Dataset extract —
##############################

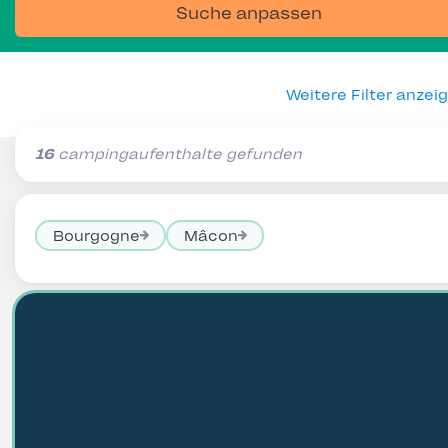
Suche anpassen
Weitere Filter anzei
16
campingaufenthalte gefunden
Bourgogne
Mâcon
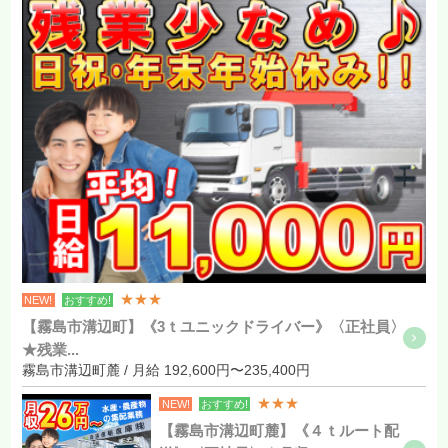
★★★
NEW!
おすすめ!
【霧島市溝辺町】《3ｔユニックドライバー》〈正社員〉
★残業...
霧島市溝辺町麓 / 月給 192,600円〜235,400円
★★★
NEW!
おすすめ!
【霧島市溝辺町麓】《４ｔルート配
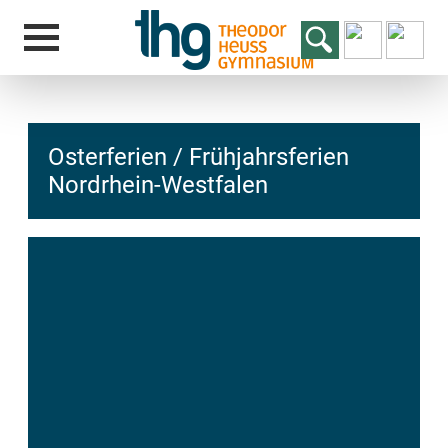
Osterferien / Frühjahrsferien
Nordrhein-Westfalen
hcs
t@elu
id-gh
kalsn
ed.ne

##############################

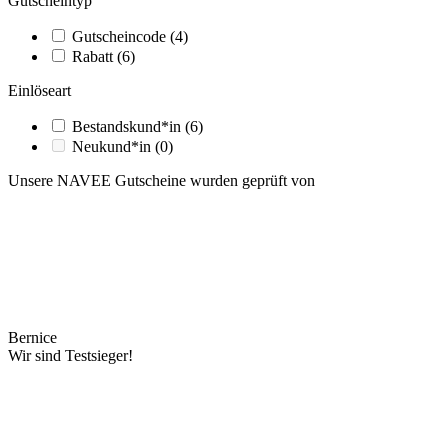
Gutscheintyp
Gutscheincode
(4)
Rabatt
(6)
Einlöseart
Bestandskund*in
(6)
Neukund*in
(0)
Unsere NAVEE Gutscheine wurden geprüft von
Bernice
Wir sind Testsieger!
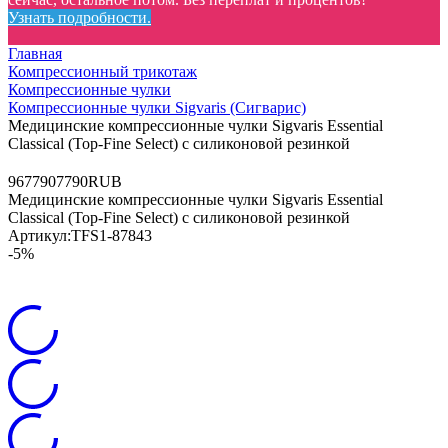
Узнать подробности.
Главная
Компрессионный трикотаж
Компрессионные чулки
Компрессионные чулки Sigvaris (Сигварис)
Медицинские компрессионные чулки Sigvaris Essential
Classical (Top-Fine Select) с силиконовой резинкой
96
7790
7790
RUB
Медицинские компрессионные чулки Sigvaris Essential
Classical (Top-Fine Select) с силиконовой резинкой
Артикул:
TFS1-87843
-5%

##############################

Exercise — What is the number of lines in the records that contain "霧島市溝辺町麓"? Answer with it alone.

Result of this exercise — 2